Most recently, we have been outraged to hear of the Connecticut funeral protests organized by Westboro Baptist Church, an independent, Kansas-based church. The group demonstrates its protest of American involvement in the Iraq war by claiming the United States is cursed because of its queer citizens. Many Christian groups have publicly disapproved of this group’s theology and actions, citing them as “hate-filled.”

We believe that the misuse of God’s word to advance mortal agendas of marginalization and hate constitutes idolatry and is a conflation of Christianity with degrading and nationalistic earthly ideologies.

Not only do some Christians disagree with the sentiments of these authors and groups, but many would also say these sentiments are not Christian. Readers should note that the views of the NOGAYS e-mail, the shameful blog and the funeral protests are not shared by all Christians and are certainly not reflective of the reconciliatory teachings of Christianity. Christians are called to love, not to use their commission as Christ’s disciples to oppress and exclude others.

As Christians, we stand in full solidarity with “the least of these” (Matthew 25:45). We seek to defend the rights of persecuted communities. In accordance with the Beatitudes (Matthew 5:1-11), we believe in the resilience of the downtrodden and that all people are precious, belonging to and made in the image of God.

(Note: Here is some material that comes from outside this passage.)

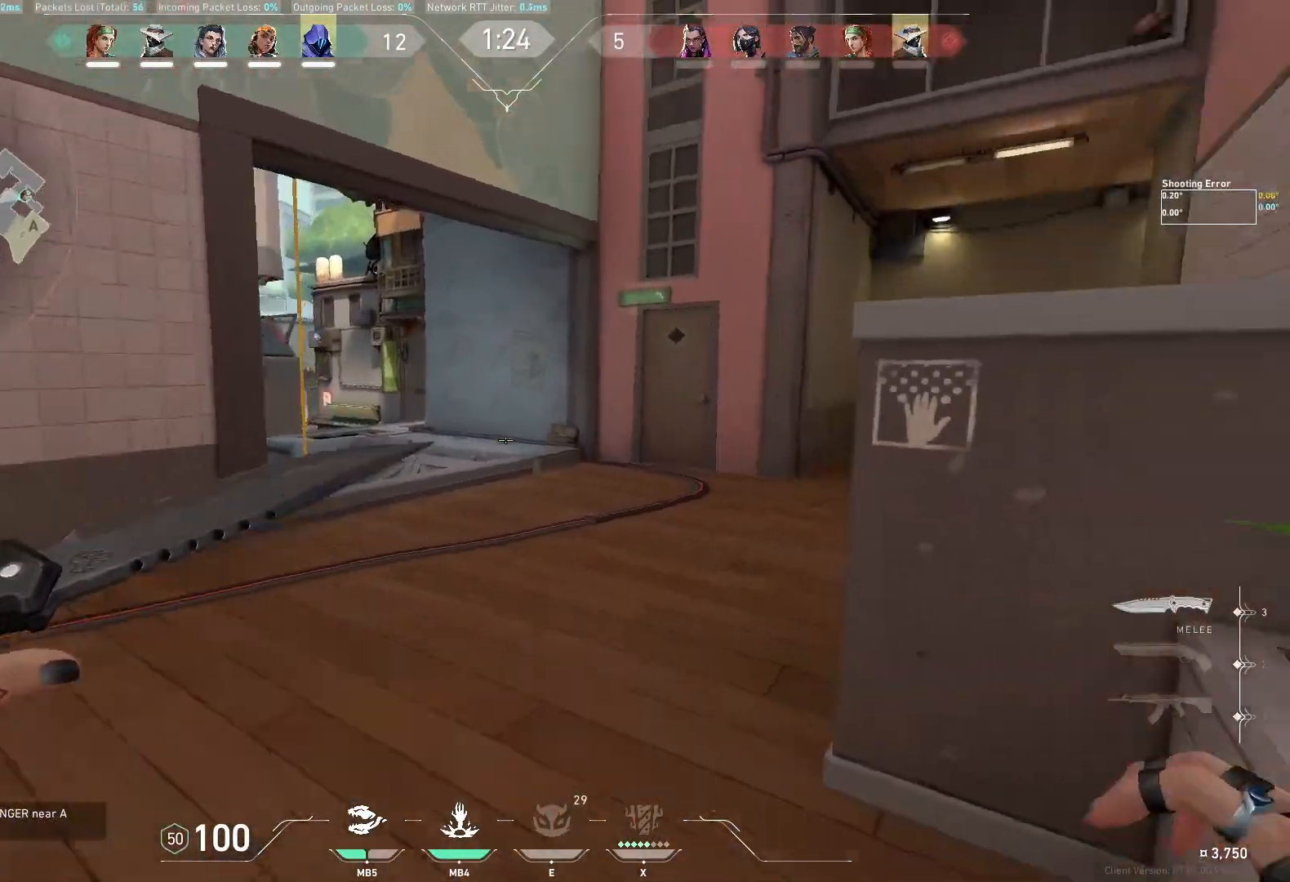
{"keys": ["d", "w"], "events": [[500, "d", "down"]]}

We do not write this out of a spirit of moral superiority but rather so that we may bring humble, compassionate criticism wherever it is due in this campus, city, nation and world.

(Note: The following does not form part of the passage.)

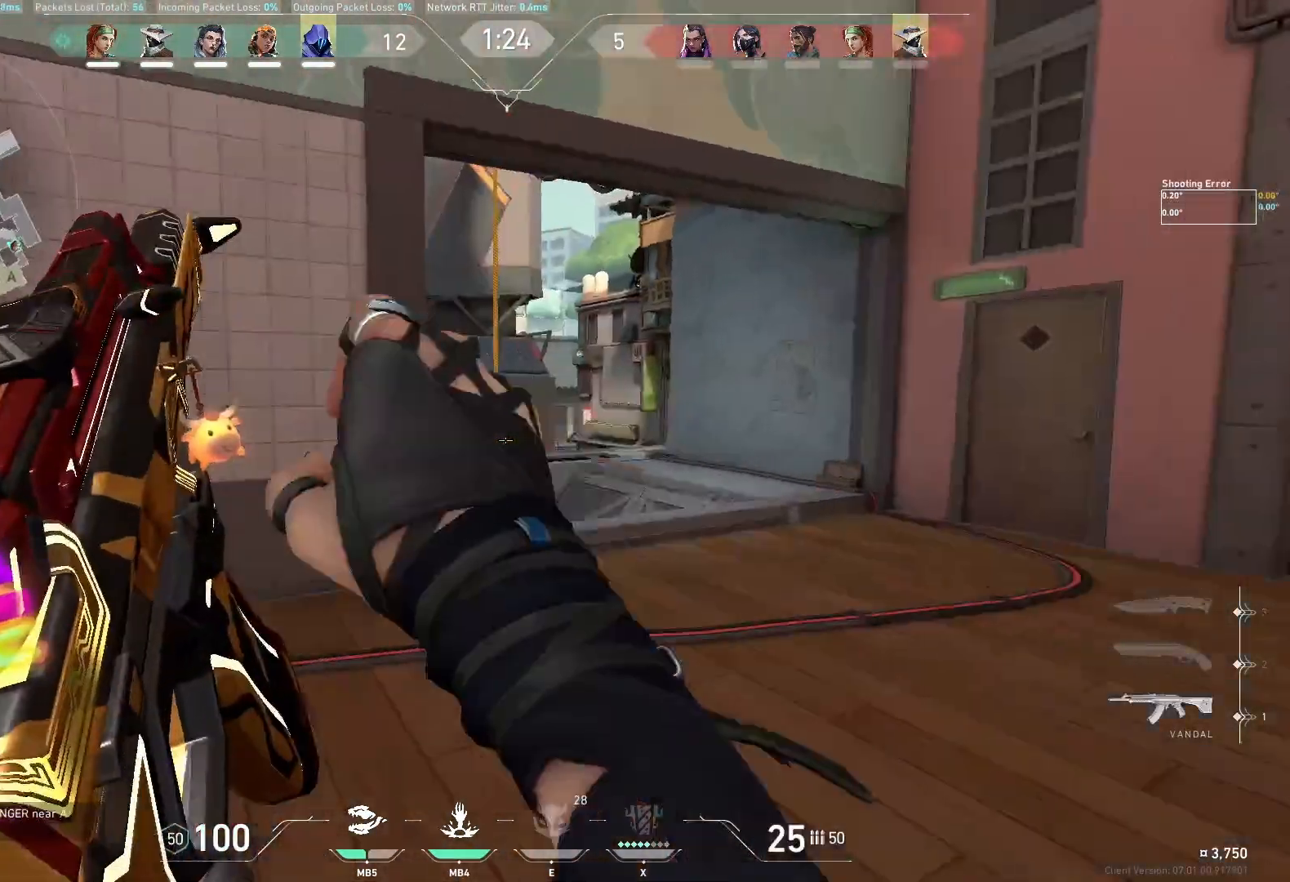
{"keys": ["d"], "events": [[450, "w", "up"]]}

At this point, we hope that all Christians think critically of Christ’s role in their life. Do we use Him to separate humanity or regard Him as our inspiration to love others and work for justice? As Christians, we must remember that we are instruments for God to work through and that our actions must reflect the spirit and righteousness of God. We pray that God will guide us to understanding during these difficult times.

Madeline Johnson is a freshman in Silliman College. Naima Coster is a junior in Timothy Dwight College. Both are members of Salt of the Earth: Christians for Social Justice.

Comments

  • Steve

    Hi, I know you wrote this some time ago so IDK if you'll receive this, but I was curious to your stand on Homosexuality? Now I'm seeing your tolerance as perhaps maybe to tolerant. I'm in no wise trying to be judgmental, I'm just stating how I seen the article. Jesus was very tolerant when it came to people. He walked & associated with many people, but one thing he always did was taught, aside from Love, was repentance & truth! Now once again I'm not trying to judge, but provide honest criticism. Sin is sin & it's a Christians job to combat sin! Now I've been & every Christian has been in the place where we see sin & act as if it's not there, or we don't want to offend, but how will the World know the right way to walk if we don't show them? My guess is if Christ lived in the World today he would be called a hate-monger because he tells it like it is, even when it offends somebody! I don't think gay bashing is right, but I know being gay isn't right either, so where do you start? You should never drive anyone away, but if they can't respect your stand in life, then there's nothing you can do about that. We as Christians should have love & compassion for everyone, even our enemies. As written in 1 Corinthians 13:4-7, It (Love) does not delight in evil, but rejoices in the truth. It's a fine line to walk, but then again we're called to walk the narrow path!!!